Chapter 14: Carboxylic Acids, Esters, Amines, and Amides

Carboxylic Acids * These are weak acids. They have a sour or tart taste, produce hydronium ions in water, and neutralize bases. * The carbon atom of a carbonyl group is attached to a hydroxyl group that forms a carboxyl group.

Carboxylic acids with one to five carbons are soluble in water because the carboxyl group forms hydrogen bonds with several water molecules.
When a carboxylic acid ionizes in water, a hydrogen ion is transferred to a water molecule to form a negatively charged carboxylate ion and a hydronium ion.
Because carboxylic acids are weak acids, they are completely neutralized by strong bases — the products are carboxylate salt and water.

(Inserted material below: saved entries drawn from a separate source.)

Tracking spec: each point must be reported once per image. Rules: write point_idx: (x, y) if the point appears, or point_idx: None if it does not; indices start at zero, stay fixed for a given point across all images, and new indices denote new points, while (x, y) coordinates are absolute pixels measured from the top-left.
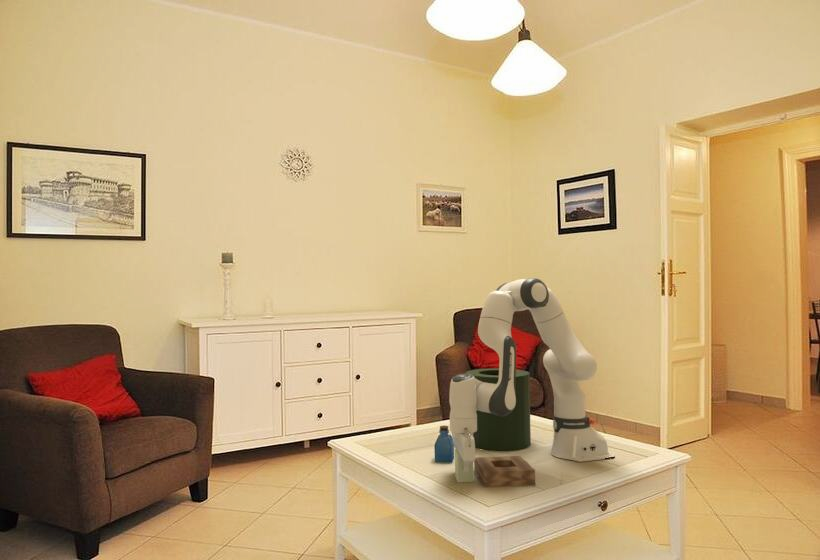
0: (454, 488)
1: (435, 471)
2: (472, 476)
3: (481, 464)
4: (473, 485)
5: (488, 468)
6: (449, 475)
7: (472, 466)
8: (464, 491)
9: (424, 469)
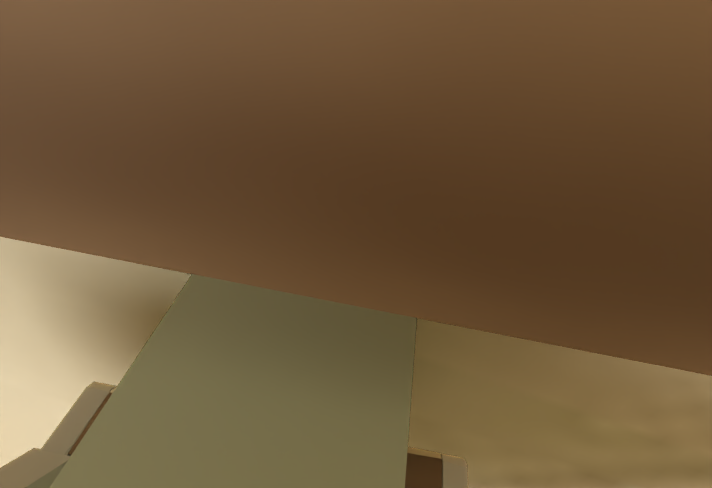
0: (543, 466)
1: (58, 421)
2: (415, 320)
3: (264, 245)
4: None
5: (637, 230)
6: None
7: (404, 447)
8: (676, 440)
9: (17, 456)
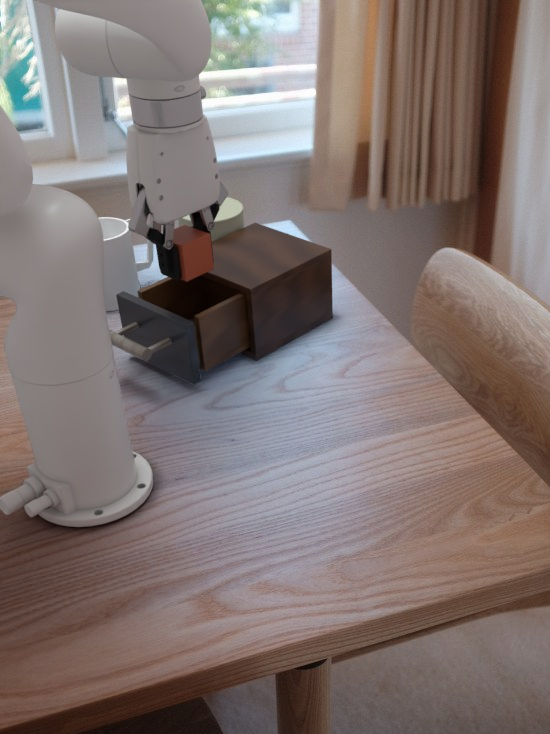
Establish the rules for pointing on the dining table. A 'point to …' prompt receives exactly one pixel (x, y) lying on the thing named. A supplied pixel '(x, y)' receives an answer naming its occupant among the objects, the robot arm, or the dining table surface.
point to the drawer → (183, 325)
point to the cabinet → (275, 283)
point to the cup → (120, 260)
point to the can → (223, 219)
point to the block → (193, 251)
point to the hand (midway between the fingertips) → (187, 267)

A carboxylic acid reacts with an alcohol to form an ester and water.
In an ester, the —H of the carboxylic acid is replaced by an alkyl group
Esterification * An ester is produced when a carboxylic acid and an alcohol react in the presence of an acid catalyst ad heat. * The —OH group from the carboxylic acid and the —H from the alcohol are removed and combine to form water. * An excess of the alcohol is used to shift the equilibrium in the direction of the formation of the ester product.
The first word indicates the alkyl part from the alcohol. The second word is the name of the carboxylate from the carboxylic acid.
The IUPAC names of esters use the IUPAC names of the acids, while the common names of esters use the common names of the acids.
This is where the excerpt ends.